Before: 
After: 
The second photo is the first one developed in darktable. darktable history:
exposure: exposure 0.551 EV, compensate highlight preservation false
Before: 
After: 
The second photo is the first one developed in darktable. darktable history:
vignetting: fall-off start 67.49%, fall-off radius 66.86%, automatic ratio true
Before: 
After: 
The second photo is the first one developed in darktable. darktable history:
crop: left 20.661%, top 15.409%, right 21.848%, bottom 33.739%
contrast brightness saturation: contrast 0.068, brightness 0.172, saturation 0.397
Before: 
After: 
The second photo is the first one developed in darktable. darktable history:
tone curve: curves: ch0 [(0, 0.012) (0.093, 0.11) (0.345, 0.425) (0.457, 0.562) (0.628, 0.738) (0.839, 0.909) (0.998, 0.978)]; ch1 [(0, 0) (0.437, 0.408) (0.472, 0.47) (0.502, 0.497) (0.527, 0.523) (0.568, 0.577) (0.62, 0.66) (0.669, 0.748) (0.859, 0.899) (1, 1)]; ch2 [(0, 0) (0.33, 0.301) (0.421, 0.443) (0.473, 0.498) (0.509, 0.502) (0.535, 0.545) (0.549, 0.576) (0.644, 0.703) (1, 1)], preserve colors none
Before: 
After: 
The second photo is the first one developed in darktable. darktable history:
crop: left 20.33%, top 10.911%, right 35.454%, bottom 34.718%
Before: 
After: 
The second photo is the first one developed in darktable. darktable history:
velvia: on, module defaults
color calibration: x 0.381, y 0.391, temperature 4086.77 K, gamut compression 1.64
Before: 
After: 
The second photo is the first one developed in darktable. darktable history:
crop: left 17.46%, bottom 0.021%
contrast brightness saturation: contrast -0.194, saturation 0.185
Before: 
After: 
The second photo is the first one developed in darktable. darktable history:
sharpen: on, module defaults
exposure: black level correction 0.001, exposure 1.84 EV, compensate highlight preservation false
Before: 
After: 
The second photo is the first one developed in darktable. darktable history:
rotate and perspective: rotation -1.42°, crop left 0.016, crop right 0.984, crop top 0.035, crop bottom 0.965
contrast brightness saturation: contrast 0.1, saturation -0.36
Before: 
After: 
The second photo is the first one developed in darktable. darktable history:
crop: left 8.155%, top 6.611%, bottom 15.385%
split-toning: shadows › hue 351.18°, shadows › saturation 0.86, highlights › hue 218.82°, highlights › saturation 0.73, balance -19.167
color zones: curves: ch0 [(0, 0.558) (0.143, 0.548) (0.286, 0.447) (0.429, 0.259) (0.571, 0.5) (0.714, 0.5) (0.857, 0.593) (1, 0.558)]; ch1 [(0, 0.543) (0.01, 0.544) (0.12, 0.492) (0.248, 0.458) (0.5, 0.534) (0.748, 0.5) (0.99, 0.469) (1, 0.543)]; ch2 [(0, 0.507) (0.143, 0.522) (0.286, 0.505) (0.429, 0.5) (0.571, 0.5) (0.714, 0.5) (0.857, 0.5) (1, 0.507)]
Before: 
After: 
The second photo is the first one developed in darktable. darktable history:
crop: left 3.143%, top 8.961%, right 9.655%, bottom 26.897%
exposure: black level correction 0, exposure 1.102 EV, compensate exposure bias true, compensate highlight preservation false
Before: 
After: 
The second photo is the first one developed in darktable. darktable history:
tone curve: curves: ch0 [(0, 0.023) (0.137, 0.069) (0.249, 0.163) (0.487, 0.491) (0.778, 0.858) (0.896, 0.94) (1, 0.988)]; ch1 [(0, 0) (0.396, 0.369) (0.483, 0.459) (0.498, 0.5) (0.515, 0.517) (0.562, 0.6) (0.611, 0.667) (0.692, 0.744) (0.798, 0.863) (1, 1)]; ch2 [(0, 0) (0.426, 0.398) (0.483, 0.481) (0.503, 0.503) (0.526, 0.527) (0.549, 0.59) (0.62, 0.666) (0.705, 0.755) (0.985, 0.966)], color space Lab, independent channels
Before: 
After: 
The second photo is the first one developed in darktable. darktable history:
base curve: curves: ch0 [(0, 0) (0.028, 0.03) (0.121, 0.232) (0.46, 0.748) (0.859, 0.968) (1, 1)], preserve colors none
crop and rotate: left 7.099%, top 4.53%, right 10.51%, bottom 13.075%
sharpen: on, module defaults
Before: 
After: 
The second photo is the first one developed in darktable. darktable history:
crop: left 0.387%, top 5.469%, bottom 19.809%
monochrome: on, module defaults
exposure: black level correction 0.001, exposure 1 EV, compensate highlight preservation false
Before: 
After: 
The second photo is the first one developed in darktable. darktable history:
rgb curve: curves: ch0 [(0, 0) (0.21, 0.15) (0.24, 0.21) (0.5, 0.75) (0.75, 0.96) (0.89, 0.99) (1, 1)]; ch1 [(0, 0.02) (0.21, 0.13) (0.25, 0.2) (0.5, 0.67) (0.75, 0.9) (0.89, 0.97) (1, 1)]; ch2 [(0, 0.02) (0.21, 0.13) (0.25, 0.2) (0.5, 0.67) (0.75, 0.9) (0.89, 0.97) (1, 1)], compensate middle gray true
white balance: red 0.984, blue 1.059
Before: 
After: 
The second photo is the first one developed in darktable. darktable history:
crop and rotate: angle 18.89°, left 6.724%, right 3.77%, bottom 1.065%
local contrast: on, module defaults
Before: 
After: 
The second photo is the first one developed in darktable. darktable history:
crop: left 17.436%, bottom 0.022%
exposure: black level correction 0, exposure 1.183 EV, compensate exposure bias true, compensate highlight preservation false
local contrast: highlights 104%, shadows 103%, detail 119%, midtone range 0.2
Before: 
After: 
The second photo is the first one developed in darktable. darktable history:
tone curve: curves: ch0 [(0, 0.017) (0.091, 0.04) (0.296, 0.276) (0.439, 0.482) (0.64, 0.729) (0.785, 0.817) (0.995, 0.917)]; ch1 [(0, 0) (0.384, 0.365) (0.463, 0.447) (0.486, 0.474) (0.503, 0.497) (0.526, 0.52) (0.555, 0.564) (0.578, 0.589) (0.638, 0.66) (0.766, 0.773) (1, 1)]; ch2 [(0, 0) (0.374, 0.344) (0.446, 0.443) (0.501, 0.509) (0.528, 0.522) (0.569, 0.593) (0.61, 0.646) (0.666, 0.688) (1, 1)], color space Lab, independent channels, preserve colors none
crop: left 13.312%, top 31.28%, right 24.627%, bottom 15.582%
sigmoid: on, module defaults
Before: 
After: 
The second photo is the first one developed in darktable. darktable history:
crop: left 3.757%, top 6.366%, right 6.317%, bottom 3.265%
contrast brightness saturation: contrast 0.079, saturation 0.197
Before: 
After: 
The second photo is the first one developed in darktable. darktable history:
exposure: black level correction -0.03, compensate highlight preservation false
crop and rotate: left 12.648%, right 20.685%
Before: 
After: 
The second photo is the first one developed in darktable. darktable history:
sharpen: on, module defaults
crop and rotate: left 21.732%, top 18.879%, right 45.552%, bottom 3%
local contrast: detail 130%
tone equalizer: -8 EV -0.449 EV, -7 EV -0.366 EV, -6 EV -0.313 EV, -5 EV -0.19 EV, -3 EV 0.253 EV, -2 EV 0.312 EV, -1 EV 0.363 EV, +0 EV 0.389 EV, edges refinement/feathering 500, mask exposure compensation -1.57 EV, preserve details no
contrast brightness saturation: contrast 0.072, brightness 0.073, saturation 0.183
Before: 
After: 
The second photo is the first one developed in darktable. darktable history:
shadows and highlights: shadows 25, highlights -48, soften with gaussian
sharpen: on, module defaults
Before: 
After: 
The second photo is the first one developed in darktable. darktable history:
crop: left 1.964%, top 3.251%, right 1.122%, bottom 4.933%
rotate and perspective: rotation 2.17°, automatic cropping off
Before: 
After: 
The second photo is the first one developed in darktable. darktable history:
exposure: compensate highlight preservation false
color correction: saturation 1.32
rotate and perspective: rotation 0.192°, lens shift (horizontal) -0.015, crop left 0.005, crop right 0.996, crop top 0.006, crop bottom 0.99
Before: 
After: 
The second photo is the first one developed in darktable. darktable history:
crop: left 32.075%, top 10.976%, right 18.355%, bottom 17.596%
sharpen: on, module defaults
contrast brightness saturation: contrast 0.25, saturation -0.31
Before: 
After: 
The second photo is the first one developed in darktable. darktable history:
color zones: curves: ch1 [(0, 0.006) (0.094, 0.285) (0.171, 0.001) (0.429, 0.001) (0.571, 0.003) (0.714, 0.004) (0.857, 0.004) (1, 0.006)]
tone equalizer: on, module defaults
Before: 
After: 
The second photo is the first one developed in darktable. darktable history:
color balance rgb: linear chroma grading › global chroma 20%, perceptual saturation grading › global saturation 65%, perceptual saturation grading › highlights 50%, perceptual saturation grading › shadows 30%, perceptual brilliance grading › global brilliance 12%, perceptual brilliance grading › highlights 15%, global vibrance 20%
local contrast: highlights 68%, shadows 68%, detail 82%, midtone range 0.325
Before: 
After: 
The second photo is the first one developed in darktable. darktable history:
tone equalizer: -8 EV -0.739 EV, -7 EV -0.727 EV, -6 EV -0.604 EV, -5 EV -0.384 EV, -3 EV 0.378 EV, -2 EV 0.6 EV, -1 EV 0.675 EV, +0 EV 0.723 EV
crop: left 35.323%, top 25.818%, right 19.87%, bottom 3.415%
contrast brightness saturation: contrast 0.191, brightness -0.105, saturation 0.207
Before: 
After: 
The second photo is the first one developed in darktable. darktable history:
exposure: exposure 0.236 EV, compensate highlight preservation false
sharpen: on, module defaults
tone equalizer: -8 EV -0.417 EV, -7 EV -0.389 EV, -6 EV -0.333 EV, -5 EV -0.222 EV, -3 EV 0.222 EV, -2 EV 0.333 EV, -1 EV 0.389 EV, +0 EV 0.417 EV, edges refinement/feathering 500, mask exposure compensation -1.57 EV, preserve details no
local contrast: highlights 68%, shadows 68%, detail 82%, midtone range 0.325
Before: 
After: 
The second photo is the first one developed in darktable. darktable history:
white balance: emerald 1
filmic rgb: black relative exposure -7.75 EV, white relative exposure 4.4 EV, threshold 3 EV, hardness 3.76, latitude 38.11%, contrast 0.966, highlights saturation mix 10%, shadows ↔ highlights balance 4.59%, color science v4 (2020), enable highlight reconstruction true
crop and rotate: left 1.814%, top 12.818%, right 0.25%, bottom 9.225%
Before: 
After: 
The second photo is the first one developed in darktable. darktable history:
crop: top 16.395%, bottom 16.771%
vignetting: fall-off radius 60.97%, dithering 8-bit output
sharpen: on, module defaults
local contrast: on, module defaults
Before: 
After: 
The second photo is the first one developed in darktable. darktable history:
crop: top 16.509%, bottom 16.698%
+++
**EXERCISE:**
Reproduce the lines above verbatim, beginning with the first line and ending after the line that contains "contrast brightness saturation: contrast 0.068, brightness".

**TASK ANSWER:**
Before: 
After: 
The second photo is the first one developed in darktable. darktable history:
exposure: exposure 0.551 EV, compensate highlight preservation false
Before: 
After: 
The second photo is the first one developed in darktable. darktable history:
vignetting: fall-off start 67.49%, fall-off radius 66.86%, automatic ratio true
Before: 
After: 
The second photo is the first one developed in darktable. darktable history:
crop: left 20.661%, top 15.409%, right 21.848%, bottom 33.739%
contrast brightness saturation: contrast 0.068, brightness 0.172, saturation 0.397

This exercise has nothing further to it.